David, after telling of the end of the wicked, exults: “But I shall be like a luxuriant olive tree in God’s house; I do trust in the loving-kindness of God to time indefinite, even forever.” An unknown psalmist promises “everyone fearing Jehovah” that “your sons will be like slips of olive trees all around your table.” The prophet Hosea used a like figure to foretell spiritual Israel’s prosperity: “His branches shall spread, and his beauty shall be as the olive-tree.” And at both Zechariah 4:3, 11-14 and Revelation 11:4 the anointed footstep followers of Christ that bear witness in all the earth are likened to two olive trees.—Ps. 52:8; 128:1-3; Hos. 14:6, AS.

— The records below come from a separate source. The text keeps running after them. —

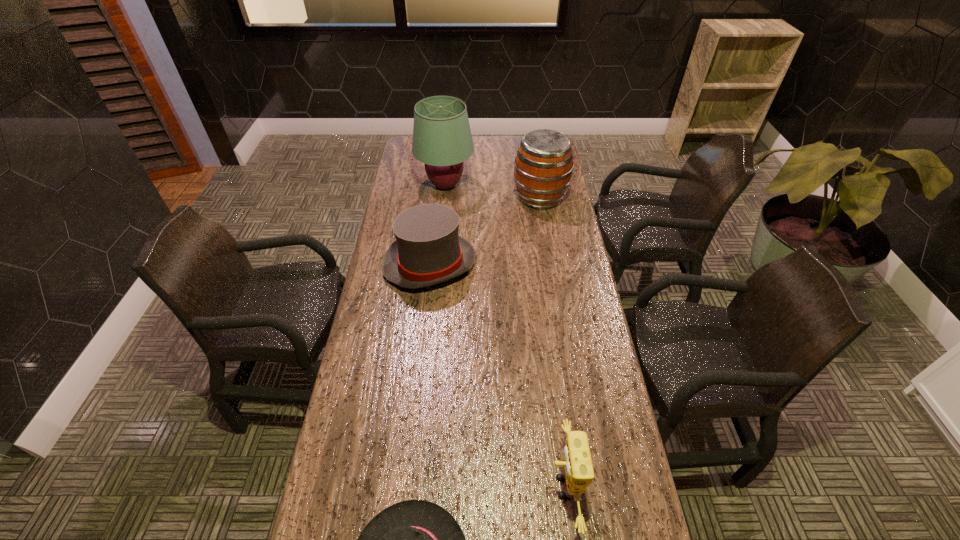
Where is `the tallest object`? Image resolution: width=960 pixels, height=540 pixels. the tallest object is located at coordinates (442, 139).

In order to click on cider in this screenshot , I will do `click(543, 166)`.

Locate an element on the screen. the farther dress hat is located at coordinates (428, 250).

Identify the location of the third farthest object. (428, 250).

In order to click on vacant region located on the right of the tallest object in this screenshot , I will do `click(529, 185)`.

Where is `free region located on the left of the cider`? This screenshot has height=540, width=960. free region located on the left of the cider is located at coordinates (430, 197).

Where is `blank space located on the front of the farther dress hat`? blank space located on the front of the farther dress hat is located at coordinates (416, 394).

The width and height of the screenshot is (960, 540). Find the location of `lampshade that is positioned at the left edge`. lampshade that is positioned at the left edge is located at coordinates (442, 139).

Identify the location of dress hat present at the left edge. The width and height of the screenshot is (960, 540). [x=428, y=250].

What are the coordinates of `object at the right edge` in the screenshot? It's located at (543, 166).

The anointing oil used to anoint the kings and high priests of Israel, and which had a number of ingredients with olive oil as the base, pictures God’s holy spirit or active force with which Jesus Christ and the members of his body are anointed. We also repeatedly read of the ‘oil of joy or gladness.’—Isa. 61:3; Heb. 1:9; Acts 2:33; 10:38.
Perhaps the most familiar use of the olive tree as a symbol is that by Paul at Romans 11:17-24. It gains added force and meaning in view of the foregoing. Thus Jehovah God, the “olive’s root of fatness,” certainly is of “enormous age” and has ‘inexhaustible regenerative powers.’ Jesus Christ as a trunk of that Tree once died, but the Root caused him to come to life again. And as with the literal wild olive tree—in contrast with other fruit trees—the grafting in of the Gentile wild olive branches is not for the purpose of improving the tree but that it might bear fruit acceptable to Jehovah God, which it could not otherwise do.

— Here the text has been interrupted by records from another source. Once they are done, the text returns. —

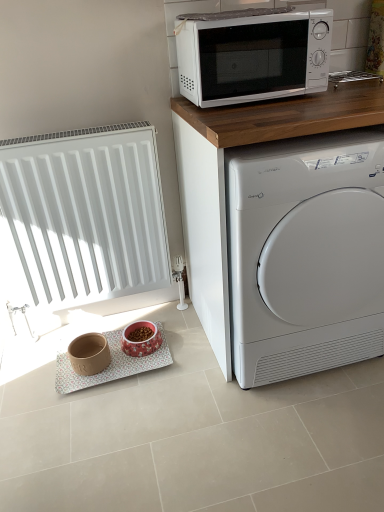
Question: Is pink glossy bowl at lower center, the first appliance viewed from the right, shorter than white matte radiator at left?

Choices:
 (A) yes
 (B) no

Answer: (A)

Question: Does pink glossy bowl at lower center, the first appliance viewed from the right, lie in front of white matte radiator at left?

Choices:
 (A) no
 (B) yes

Answer: (A)

Question: Is pink glossy bowl at lower center, the first appliance viewed from the right, to the left of white matte radiator at left from the viewer's perspective?

Choices:
 (A) yes
 (B) no

Answer: (B)

Question: Is pink glossy bowl at lower center, the 2th appliance viewed from the left, facing towards white matte radiator at left?

Choices:
 (A) no
 (B) yes

Answer: (A)

Question: Is pink glossy bowl at lower center, the first appliance viewed from the right, thinner than white matte radiator at left?

Choices:
 (A) no
 (B) yes

Answer: (A)

Question: Is white matte radiator at left situated inside matte brown bowl at lower left, marked as the 2th appliance in a right-to-left arrangement, or outside?

Choices:
 (A) inside
 (B) outside

Answer: (B)

Question: Considering the positions of white matte radiator at left and matte brown bowl at lower left, the 1th appliance when ordered from left to right, in the image, is white matte radiator at left taller or shorter than matte brown bowl at lower left, the 1th appliance when ordered from left to right,?

Choices:
 (A) tall
 (B) short

Answer: (A)

Question: From the image's perspective, is white matte radiator at left above or below matte brown bowl at lower left, the 1th appliance when ordered from left to right?

Choices:
 (A) above
 (B) below

Answer: (A)

Question: From a real-world perspective, is white matte radiator at left positioned above or below matte brown bowl at lower left, marked as the 2th appliance in a right-to-left arrangement?

Choices:
 (A) above
 (B) below

Answer: (A)

Question: Visually, is matte brown bowl at lower left, the 1th appliance when ordered from left to right, positioned to the left or to the right of white glossy washing machine at right?

Choices:
 (A) right
 (B) left

Answer: (B)

Question: Is matte brown bowl at lower left, the 1th appliance when ordered from left to right, spatially inside white glossy washing machine at right, or outside of it?

Choices:
 (A) inside
 (B) outside

Answer: (B)

Question: Is point (82, 358) closer or farther from the camera than point (297, 324)?

Choices:
 (A) farther
 (B) closer

Answer: (A)

Question: In terms of width, does matte brown bowl at lower left, the 1th appliance when ordered from left to right, look wider or thinner when compared to white glossy washing machine at right?

Choices:
 (A) wide
 (B) thin

Answer: (B)

Question: Is matte brown bowl at lower left, marked as the 2th appliance in a right-to-left arrangement, inside or outside of white matte radiator at left?

Choices:
 (A) inside
 (B) outside

Answer: (B)

Question: Considering the positions of matte brown bowl at lower left, the 1th appliance when ordered from left to right, and white matte radiator at left in the image, is matte brown bowl at lower left, the 1th appliance when ordered from left to right, bigger or smaller than white matte radiator at left?

Choices:
 (A) small
 (B) big

Answer: (A)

Analogies might also be drawn between the usefulness of the natural and the spiritual olive tree. As the one provides soothing natural shade, so does the other provide soothing spiritual shade. (Isa. 32:2) As the one made possible natural light, so the other is a spiritual light. (Matt. 5:14) As the one bears natural fruit, the other bears spiritual fruit. (2 Pet. 1:8) And as the one made possible physical healing, so the other makes possible spiritual healing.—Jas. 5:14-16; Rev. 22:2.